To simplify the retrieval process further, we can use the AutoRetriever method. This method handles both embedding and storing data and executing queries. It’s particularly useful when dealing with multiple content input paths.

from camel.retrievers import AutoRetriever
from camel.types import StorageType

# Set the vector storage local path and the storage type
ar = AutoRetriever(vector_storage_local_path="camel/retrievers",storage_type=StorageType.QDRANT)

# Run the auto vector retriever
retrieved_info = ar.run_vector_retriever(
    contents=[
        "https://www.camel-ai.org/",  # Example remote url
    ],
    query="What is CAMEL-AI",
    return_detailed_info=True, # Set this as true is we want to get detailed info including metadata
)

print(retrieved_info)
>>>  Original Query:
>>>  {What is CAMEL-AI}
>>>  Retrieved Context:
>>>  {'similarity score': '0.8380731206379989', 'content path': 'https://www.camel-ai.org/', 'metadata': {'emphasized_text_contents': ['Mission', 'CAMEL-AI.org', 'is an open-source community dedicated to the study of autonomous and communicative agents.

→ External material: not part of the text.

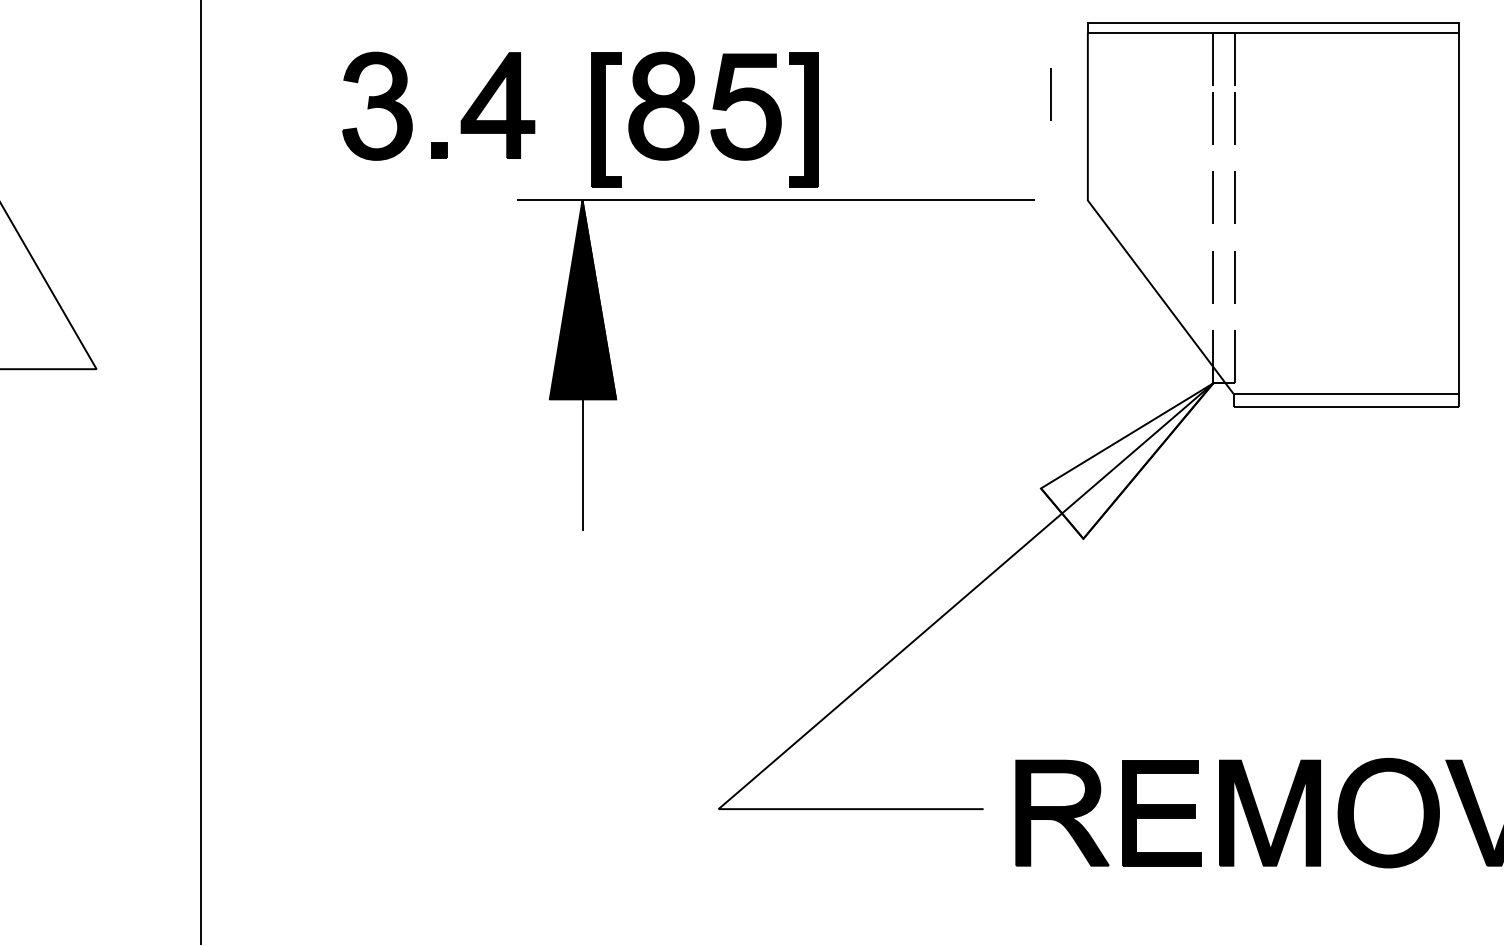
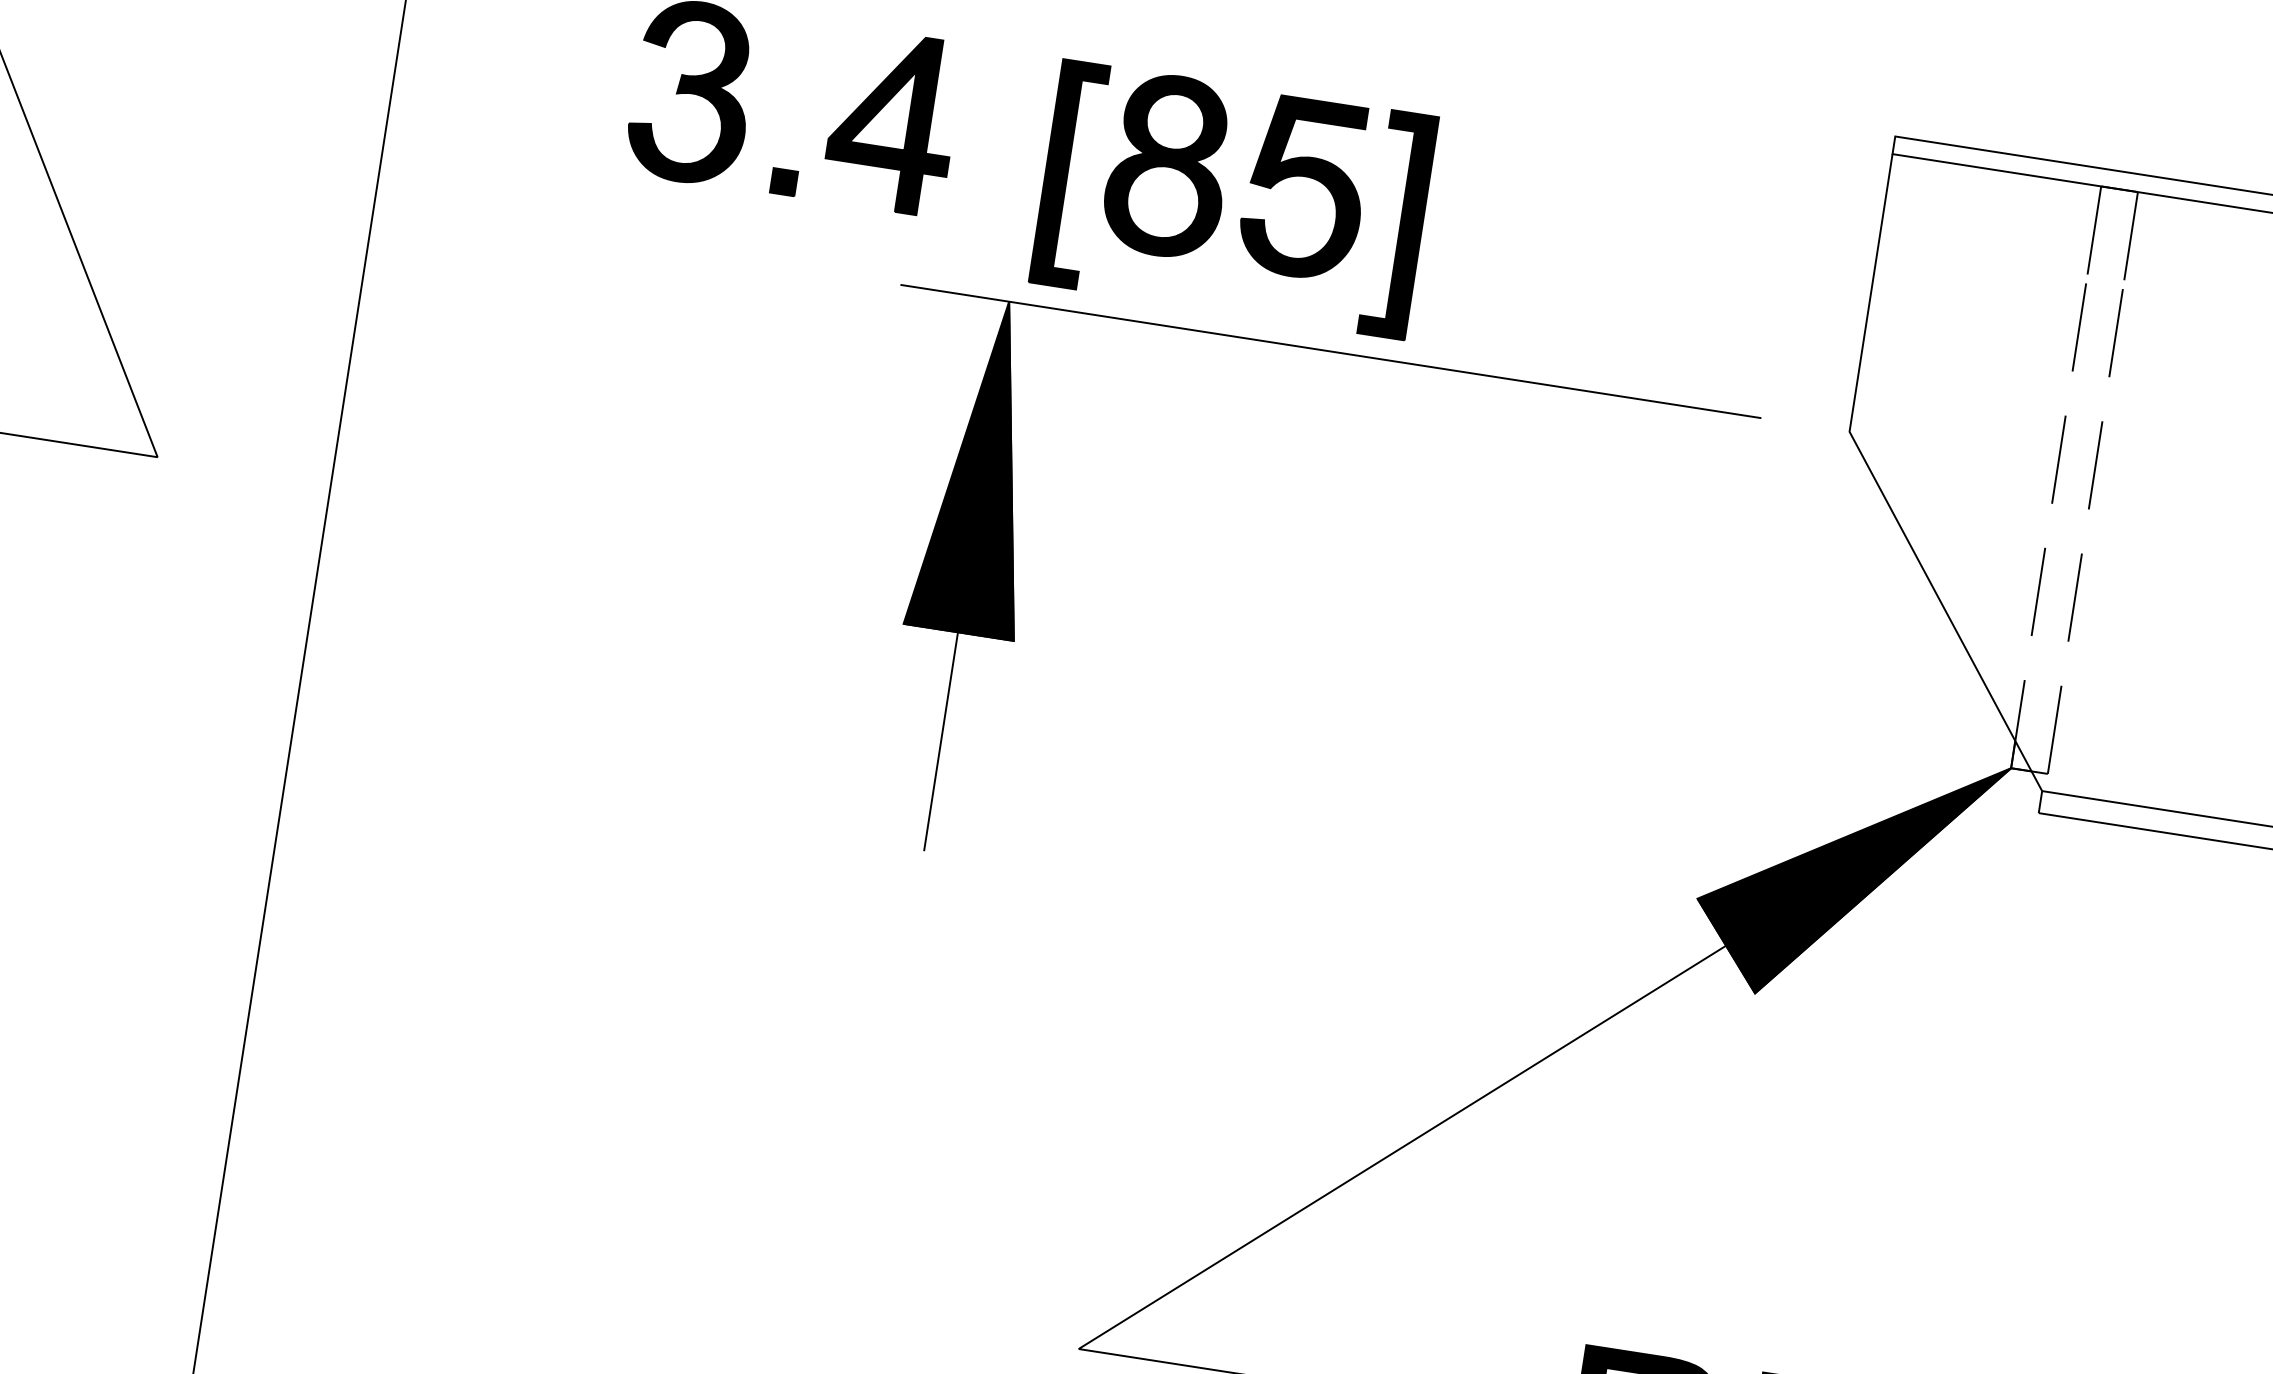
line: (1050, 94) -> (1814, 245), removed
fill: (1127, 460) -> (1848, 874), added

We believe that studying these agents on a large scale offers valuable insights into their behaviors, capabilities, and potential risks. To facilitate research in this field, we provide, implement, and support various types of agents, tasks, prompts, models, datasets, and simulated environments.', 'Join us via', 'Slack', 'Discord', 'or'], 'emphasized_text_tags': ['span', 'span', 'span', 'span', 'span', 'span', 'span'], 'filetype': 'text/html', 'languages': ['eng'], 'link_texts': [None, None, None], 'link_urls': ['#h.3f4tphhd9pn8', 'https://join.slack.com/t/camel-ai/shared_invite/zt-1vy8u9lbo-ZQmhIAyWSEfSwLCl2r2eKA', 'https://discord.gg/CNcNpquyDc'], 'page_number': 1, 'url': 'https://www.camel-ai.org/'}, 'text': 'Mission\n\nCAMEL-AI.org is an open-source community dedicated to the study of autonomous and communicative agents. We believe that studying these agents on a large scale offers valuable insights into their behaviors, capabilities, and potential risks. To facilitate research in this field, we provide, implement, and support various types of agents, tasks, prompts, models, datasets, and simulated environments.\n\nJoin us via\n\nSlack\n\nDiscord\n\nor'}

That’s it! We’ve successfully set up and used the Retriever Module to retrieve information based on queries from our data collection.

Feel free to customize the code according to your specific use case and data sources!